My favorite part, the jokerman font. I think it would interesting to maybe publish things like obituaries or other bad news in jokerman. It is so goofy that something like:
I regret to inform you that you are being sued for $4 million.
or something more classic:
Your herpes test is positive
In the same vein: My sister took a class in high school where the students were assigned to create an advertisement. As presentations usually proceed, students get bored. And though students had some pretty good ideas, the warmth of the room and my general lack of sleep contributed to heads nodding off and then jerking back awake in surprise. The last group was made up of two quiet guys who were in the skater crowd. They had dressed up for the presentation in shirts and ties, a big difference from their usual board shorts with a chain for the wallet and a t-shirt with a band logo. They were serious and they were prepared. Their commercial was of professional level; it had music, graphics,and a voice over, all in the age before photo shop and computer editing for the masses.Everyone was impressed and the room woke up. As the commercial ended, a graphic spun up to the screen and voice with a dramatic stage whisper said, "Genossssiiiide."

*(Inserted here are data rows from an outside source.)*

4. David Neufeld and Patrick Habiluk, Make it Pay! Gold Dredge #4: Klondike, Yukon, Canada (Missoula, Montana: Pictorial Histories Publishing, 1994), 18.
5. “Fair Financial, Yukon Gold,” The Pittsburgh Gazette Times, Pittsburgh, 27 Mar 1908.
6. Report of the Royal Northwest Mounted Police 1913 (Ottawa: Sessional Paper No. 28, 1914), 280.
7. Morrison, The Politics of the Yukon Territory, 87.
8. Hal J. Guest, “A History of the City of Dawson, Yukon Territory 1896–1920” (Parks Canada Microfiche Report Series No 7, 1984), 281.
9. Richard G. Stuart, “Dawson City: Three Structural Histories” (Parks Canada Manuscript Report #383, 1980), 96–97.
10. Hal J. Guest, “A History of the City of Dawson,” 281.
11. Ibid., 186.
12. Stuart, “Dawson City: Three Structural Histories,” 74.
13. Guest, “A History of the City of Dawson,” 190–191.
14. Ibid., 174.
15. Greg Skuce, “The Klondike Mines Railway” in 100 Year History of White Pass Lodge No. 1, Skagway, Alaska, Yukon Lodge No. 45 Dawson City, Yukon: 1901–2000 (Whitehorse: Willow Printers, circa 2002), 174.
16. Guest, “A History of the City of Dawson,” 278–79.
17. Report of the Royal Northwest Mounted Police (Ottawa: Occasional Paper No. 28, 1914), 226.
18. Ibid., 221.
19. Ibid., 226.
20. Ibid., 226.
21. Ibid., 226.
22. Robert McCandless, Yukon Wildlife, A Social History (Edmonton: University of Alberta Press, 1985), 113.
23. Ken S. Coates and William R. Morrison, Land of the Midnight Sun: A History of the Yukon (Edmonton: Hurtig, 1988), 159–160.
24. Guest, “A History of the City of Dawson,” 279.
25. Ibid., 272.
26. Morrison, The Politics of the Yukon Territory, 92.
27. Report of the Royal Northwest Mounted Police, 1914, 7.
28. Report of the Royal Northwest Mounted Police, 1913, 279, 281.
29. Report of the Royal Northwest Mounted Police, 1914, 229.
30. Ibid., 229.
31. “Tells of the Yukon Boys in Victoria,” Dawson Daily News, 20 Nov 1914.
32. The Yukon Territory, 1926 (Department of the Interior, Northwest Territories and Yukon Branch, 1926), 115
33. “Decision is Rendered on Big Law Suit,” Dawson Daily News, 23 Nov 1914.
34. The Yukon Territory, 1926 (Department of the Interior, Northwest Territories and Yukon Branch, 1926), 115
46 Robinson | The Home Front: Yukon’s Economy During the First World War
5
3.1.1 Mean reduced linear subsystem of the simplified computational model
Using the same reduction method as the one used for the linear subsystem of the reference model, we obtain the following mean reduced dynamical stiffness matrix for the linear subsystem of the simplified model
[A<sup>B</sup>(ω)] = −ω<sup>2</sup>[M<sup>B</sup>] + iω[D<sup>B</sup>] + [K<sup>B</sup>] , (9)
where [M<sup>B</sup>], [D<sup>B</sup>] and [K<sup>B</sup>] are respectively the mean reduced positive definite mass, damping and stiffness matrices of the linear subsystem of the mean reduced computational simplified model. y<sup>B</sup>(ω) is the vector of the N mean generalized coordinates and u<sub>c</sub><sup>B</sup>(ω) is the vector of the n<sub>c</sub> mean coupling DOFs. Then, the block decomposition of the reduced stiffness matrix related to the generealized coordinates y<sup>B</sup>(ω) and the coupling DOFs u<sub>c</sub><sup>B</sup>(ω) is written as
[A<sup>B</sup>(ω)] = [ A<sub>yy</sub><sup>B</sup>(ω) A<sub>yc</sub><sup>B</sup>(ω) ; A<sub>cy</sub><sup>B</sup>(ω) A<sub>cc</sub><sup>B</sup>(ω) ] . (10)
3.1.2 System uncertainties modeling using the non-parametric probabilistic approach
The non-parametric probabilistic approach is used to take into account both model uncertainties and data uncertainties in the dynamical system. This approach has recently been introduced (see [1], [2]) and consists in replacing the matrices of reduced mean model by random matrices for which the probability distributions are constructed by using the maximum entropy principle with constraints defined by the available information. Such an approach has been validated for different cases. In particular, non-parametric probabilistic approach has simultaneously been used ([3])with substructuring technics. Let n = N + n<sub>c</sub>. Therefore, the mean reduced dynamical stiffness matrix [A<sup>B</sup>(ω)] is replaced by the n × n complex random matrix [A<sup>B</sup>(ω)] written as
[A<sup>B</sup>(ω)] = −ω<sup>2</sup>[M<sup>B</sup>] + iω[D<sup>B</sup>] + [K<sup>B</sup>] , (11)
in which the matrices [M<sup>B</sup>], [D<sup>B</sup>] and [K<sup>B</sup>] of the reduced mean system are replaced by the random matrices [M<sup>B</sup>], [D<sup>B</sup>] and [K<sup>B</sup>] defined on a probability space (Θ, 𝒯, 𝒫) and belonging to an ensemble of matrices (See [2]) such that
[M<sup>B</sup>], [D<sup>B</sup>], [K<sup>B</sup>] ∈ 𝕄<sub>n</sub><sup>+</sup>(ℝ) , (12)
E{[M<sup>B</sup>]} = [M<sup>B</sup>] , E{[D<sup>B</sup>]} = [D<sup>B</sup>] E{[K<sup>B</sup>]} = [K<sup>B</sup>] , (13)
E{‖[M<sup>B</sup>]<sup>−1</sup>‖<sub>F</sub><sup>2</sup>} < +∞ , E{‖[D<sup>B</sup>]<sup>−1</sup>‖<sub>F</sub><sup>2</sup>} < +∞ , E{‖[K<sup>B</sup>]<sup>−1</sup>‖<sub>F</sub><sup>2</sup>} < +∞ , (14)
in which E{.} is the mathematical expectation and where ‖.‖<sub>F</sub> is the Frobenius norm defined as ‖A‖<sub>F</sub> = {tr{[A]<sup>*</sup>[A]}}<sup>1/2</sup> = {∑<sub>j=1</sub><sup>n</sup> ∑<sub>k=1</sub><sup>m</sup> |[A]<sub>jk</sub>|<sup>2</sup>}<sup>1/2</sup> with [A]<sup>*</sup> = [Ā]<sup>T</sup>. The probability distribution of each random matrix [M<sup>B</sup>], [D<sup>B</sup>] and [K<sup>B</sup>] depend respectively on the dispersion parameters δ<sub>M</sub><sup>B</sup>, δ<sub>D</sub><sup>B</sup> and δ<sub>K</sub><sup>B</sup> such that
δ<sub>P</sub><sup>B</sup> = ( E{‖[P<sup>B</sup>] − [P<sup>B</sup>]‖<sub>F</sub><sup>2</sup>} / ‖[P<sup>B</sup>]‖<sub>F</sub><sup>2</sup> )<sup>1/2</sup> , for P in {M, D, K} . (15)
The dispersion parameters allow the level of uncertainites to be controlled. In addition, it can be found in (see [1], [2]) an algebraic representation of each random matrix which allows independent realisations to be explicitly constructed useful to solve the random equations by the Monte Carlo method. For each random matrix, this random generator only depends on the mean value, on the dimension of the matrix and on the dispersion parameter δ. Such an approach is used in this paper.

The graphic looked a little like this:
|picture, me through publisher|
The class clapped non-plused. My sister blinked a few times to make sure she had just seen and heard what she thought she had seen. She looked over to the teacher, Mr. Saad, a millionaire at forty, he had taken up teaching and had a wickedly dry wit and was one of those people who spoke quickly because his brain worked even faster. It was clear that he wanted to laugh and like me, my sister finds it difficult not to laugh when something strikes her the right way.
The teacher, a true pro, didn't laugh and instead asked,"So guys, where did you come up with the name for this product.?"
One of the boys answered, "We flipped through the dictionary and I don't know, genocide just sounded cool."
"Did you look up the definition?"
And as the teacher explained the boys began to understand the one flaw with their otherwise truly great assignment. To this day, my sister can make my chortle simply by saying in that same dramatic stage whisper, "genooociiide." It has earned us a few odd looks so we no longer use the joke in public.
I only hope that when/if I get my own classroom that I can keep my cool as well as Mr. Saad. And I hope that I never make a gaffe like that in vocabulary use. Thank goodness for wiktionary.